━━━━━ EXERCISE MATERIALS ━━━━━

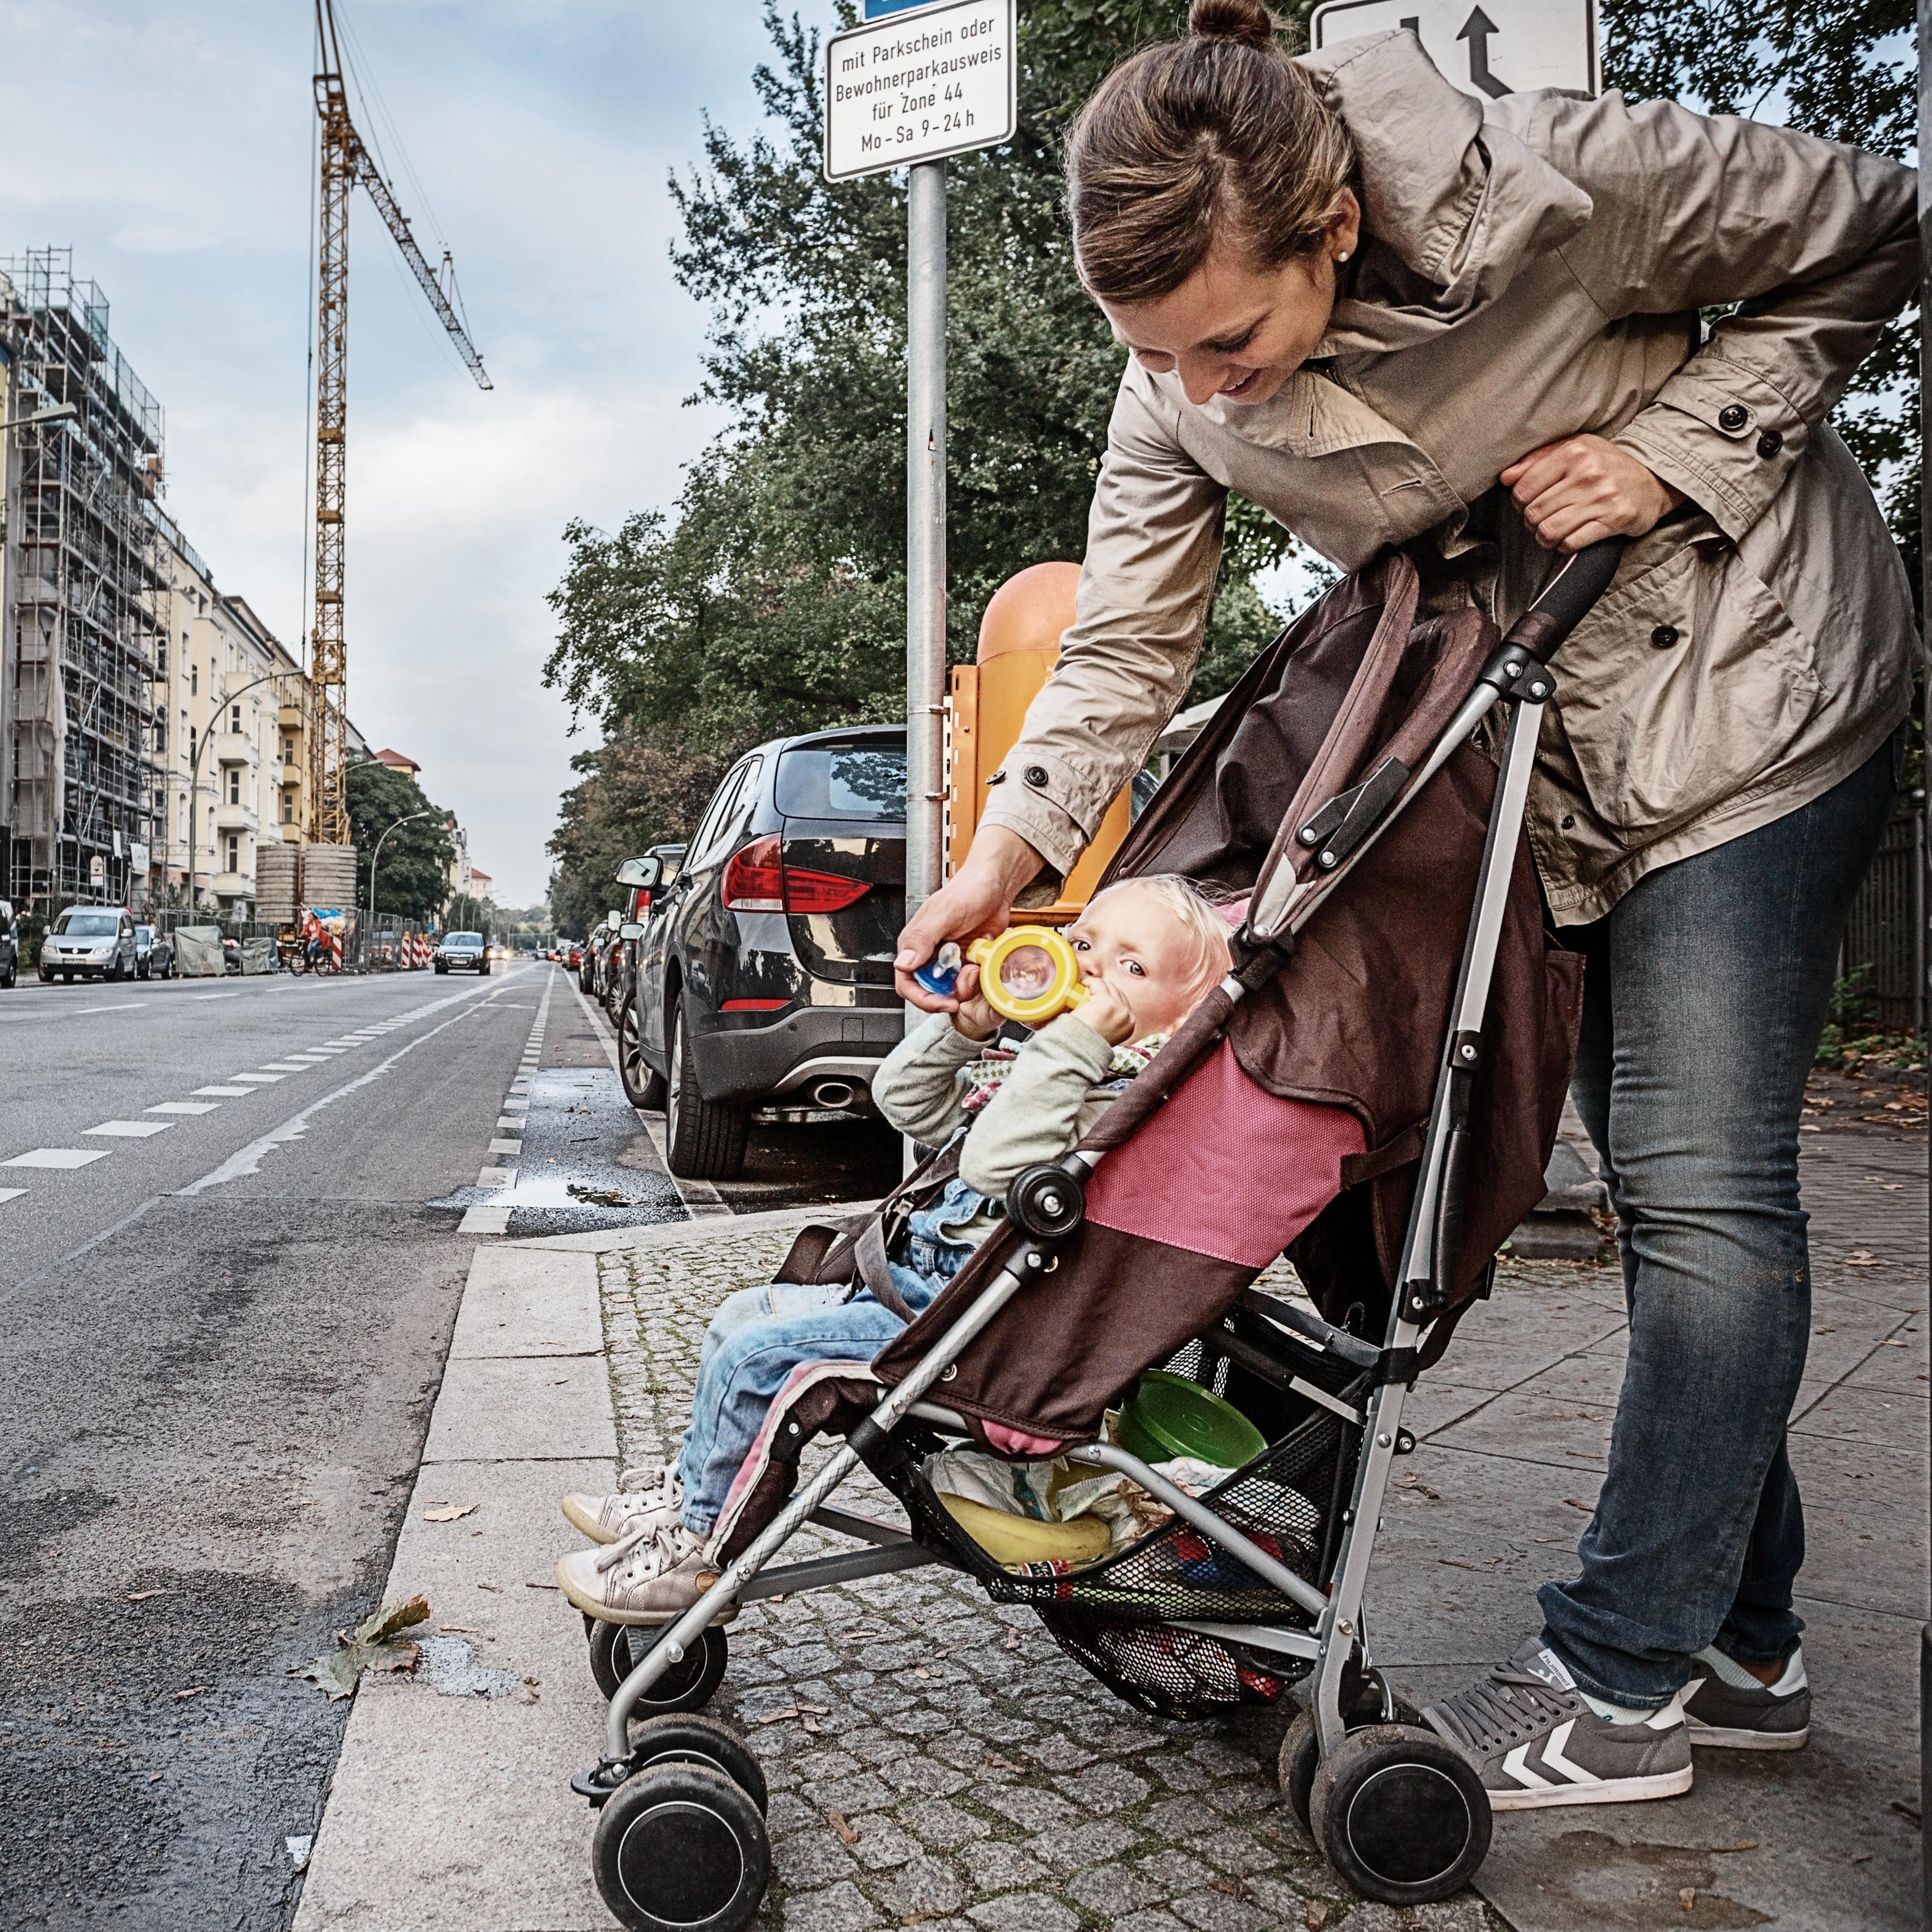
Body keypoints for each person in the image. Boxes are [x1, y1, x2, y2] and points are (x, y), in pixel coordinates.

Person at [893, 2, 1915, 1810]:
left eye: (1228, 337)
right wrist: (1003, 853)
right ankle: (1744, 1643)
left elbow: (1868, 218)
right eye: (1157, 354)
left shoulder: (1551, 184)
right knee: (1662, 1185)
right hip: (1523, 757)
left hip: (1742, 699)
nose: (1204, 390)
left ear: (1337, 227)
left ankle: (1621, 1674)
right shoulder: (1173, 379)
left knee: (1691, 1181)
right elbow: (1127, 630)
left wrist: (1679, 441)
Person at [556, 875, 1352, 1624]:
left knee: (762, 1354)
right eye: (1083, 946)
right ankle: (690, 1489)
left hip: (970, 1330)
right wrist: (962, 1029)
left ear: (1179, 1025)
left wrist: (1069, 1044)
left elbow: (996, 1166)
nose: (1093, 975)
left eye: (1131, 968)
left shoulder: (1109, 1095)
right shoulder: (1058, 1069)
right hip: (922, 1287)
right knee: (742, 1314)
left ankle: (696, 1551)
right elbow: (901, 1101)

━━━━━
━━━━━ EXERCISE MATERIALS ━━━━━

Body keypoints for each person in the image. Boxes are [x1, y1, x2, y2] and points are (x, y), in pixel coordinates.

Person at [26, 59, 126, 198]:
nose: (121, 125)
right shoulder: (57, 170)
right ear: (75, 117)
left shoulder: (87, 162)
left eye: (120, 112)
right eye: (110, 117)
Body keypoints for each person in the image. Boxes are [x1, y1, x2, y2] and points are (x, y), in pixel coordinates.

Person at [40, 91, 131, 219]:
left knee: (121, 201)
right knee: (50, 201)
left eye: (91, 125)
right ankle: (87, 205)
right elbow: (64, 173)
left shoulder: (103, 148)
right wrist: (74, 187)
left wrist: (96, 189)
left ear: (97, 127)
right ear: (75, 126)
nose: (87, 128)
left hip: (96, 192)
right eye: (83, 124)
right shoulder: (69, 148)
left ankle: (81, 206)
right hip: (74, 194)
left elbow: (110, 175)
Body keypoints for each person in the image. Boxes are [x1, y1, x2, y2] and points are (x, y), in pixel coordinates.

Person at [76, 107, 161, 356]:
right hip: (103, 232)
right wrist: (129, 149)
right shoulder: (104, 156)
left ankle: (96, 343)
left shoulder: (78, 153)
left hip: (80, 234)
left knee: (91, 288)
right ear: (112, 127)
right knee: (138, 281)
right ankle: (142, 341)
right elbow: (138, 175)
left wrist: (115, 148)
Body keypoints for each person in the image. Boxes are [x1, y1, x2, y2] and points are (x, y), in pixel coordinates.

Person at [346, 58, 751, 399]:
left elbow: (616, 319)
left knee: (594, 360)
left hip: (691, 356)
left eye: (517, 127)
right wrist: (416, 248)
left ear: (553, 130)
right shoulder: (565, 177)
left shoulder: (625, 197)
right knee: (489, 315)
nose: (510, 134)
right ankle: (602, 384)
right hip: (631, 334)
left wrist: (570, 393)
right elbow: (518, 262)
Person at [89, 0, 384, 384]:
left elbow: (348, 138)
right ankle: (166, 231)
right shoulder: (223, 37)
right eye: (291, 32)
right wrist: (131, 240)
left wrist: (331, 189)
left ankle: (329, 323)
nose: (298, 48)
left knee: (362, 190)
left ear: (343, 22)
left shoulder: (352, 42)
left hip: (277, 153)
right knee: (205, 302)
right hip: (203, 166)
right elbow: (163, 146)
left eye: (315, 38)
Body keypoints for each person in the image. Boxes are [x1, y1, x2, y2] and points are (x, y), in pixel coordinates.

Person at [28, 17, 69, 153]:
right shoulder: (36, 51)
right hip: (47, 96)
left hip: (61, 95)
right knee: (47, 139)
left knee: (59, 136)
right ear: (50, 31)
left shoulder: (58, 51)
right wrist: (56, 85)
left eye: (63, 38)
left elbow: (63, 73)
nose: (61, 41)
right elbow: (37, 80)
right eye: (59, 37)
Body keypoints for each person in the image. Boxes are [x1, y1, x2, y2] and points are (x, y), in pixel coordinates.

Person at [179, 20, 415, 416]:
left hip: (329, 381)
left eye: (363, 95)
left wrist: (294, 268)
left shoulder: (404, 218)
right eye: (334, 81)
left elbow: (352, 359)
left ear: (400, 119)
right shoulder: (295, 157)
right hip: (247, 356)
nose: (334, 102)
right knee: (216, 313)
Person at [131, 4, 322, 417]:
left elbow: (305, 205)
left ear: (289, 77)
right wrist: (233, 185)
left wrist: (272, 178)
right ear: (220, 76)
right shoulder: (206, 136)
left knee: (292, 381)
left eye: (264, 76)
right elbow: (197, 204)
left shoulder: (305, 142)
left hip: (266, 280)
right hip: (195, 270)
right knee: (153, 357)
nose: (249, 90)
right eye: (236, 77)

━━━━━

§ WORK REQUEST
Retype exactly the lines of the data above that fall between the line with "right hip: (247, 356)" and the line with "right eye: (236, 77)", inclusive, and add nothing.

§ EXERCISE OUTPUT
right hip: (247, 356)
nose: (334, 102)
right knee: (216, 313)
Person at [131, 4, 322, 417]:
left elbow: (305, 205)
left ear: (289, 77)
right wrist: (233, 185)
left wrist: (272, 178)
right ear: (220, 76)
right shoulder: (206, 136)
left knee: (292, 381)
left eye: (264, 76)
right elbow: (197, 204)
left shoulder: (305, 142)
left hip: (266, 280)
right hip: (195, 270)
right knee: (153, 357)
nose: (249, 90)
right eye: (236, 77)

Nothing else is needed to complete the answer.